In the decision known as Dobbs v Jackson Women's Health Organization, the majority again allowed states to regulate and ban abortion.
"... I have no doubt that parents have rights, even though unenumerated, concerning their children and the life choices they make," Kagan wrote. "On the other side of ledger, of course, a State has critical interests in the care and education of children.
"But California’s policy, in depriving all parents of information critical to their children’s health and well-being, could have crossed the constitutional line."
However, she said, the court "owes it to a sovereign State (California) to avoid throwing over its policies in a slapdash way, if the Court can provide normal procedures. And throwing over a State’s policy is what the Court does today," Kagan wrote.
U.S. Supreme Court Justice Amy Coney Barrett, however, included a special concurring opinion pushing back on Kagan's assertions concerning the comparison between parental rights and abortion rights.
Joined by Chief Justice John Roberts and Justice Brett Kavanaugh, Barrett said parents' rights, unlike abortion rights, are both "deeply rooted in this Nation's history and tradition" and "implicit in the concept of ordered liberty."

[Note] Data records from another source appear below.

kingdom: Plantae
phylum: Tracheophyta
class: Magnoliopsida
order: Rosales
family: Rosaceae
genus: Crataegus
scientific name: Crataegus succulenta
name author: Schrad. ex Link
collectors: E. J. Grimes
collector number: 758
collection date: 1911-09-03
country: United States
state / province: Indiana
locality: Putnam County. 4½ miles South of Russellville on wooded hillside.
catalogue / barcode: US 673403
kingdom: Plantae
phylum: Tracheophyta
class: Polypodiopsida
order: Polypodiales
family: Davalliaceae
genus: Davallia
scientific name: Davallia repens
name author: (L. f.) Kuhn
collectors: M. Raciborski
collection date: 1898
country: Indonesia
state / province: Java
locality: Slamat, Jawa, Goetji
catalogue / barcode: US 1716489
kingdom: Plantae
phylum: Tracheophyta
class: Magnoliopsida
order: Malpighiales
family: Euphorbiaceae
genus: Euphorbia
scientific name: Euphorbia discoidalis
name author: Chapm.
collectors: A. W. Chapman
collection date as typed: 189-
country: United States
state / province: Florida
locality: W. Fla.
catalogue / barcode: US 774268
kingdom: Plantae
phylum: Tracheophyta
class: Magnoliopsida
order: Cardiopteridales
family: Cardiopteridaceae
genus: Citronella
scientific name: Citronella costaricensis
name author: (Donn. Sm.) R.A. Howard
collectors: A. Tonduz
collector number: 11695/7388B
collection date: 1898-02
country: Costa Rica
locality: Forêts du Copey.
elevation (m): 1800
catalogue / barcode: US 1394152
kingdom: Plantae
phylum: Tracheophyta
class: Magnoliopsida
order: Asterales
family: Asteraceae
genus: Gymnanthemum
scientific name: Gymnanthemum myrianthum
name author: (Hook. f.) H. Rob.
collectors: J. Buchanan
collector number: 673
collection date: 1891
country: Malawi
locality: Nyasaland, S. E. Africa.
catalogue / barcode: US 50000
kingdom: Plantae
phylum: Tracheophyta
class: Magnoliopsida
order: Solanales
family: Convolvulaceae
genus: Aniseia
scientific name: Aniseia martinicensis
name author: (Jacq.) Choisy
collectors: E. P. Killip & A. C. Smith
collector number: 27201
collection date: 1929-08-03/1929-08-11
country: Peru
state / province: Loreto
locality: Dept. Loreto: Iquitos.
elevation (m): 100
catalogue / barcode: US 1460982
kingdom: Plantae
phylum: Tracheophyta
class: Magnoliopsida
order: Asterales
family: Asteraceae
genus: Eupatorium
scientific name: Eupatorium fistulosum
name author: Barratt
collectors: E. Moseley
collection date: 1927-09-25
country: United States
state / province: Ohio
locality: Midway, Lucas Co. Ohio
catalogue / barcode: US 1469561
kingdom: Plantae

In her opinion, Barrett specifically noted that "one set of parents" in the lawsuit "learned about their child's transition at school only after the child attempted suicide."
"Strikingly, even after this tragic event, school administrators continued to withhold information about the student’s gender identification. California’s nondisclosure policy thus quite obviously excludes parents from highly important decisions about their child’s mental health, and is unlikely to satisfy heightened scrutiny.
"Our resolution of the parents’ likelihood of success on this claim is dictated by existing law."
At the Supreme Court, the parents' petition for emergency relief was backed by briefs filed by a host of other organizations, including other religious liberty and civil liberty advocates and the states of Florida, Montana and West Virginia, among others.
Following the Supreme Court's decision, one of those religious liberty groups, the Becket Fund for Religious Liberty, through its president and CEO Mark Rienzi, released the following statement:
“Parents’ fundamental right to raise their children according to their faith doesn’t stop at the schoolhouse door. California tried cutting parents out of their children’s lives while forcing teachers to hide the school’s behavior from parents. We’re glad the Court stepped in to block this anti-family, anti-American policy.
"This is a victory for parental rights, religious freedom, and common sense. Once again, the Supreme Court has made clear that parents do not take a backseat to anyone when it comes to raising their kids, especially not government bureaucrats.”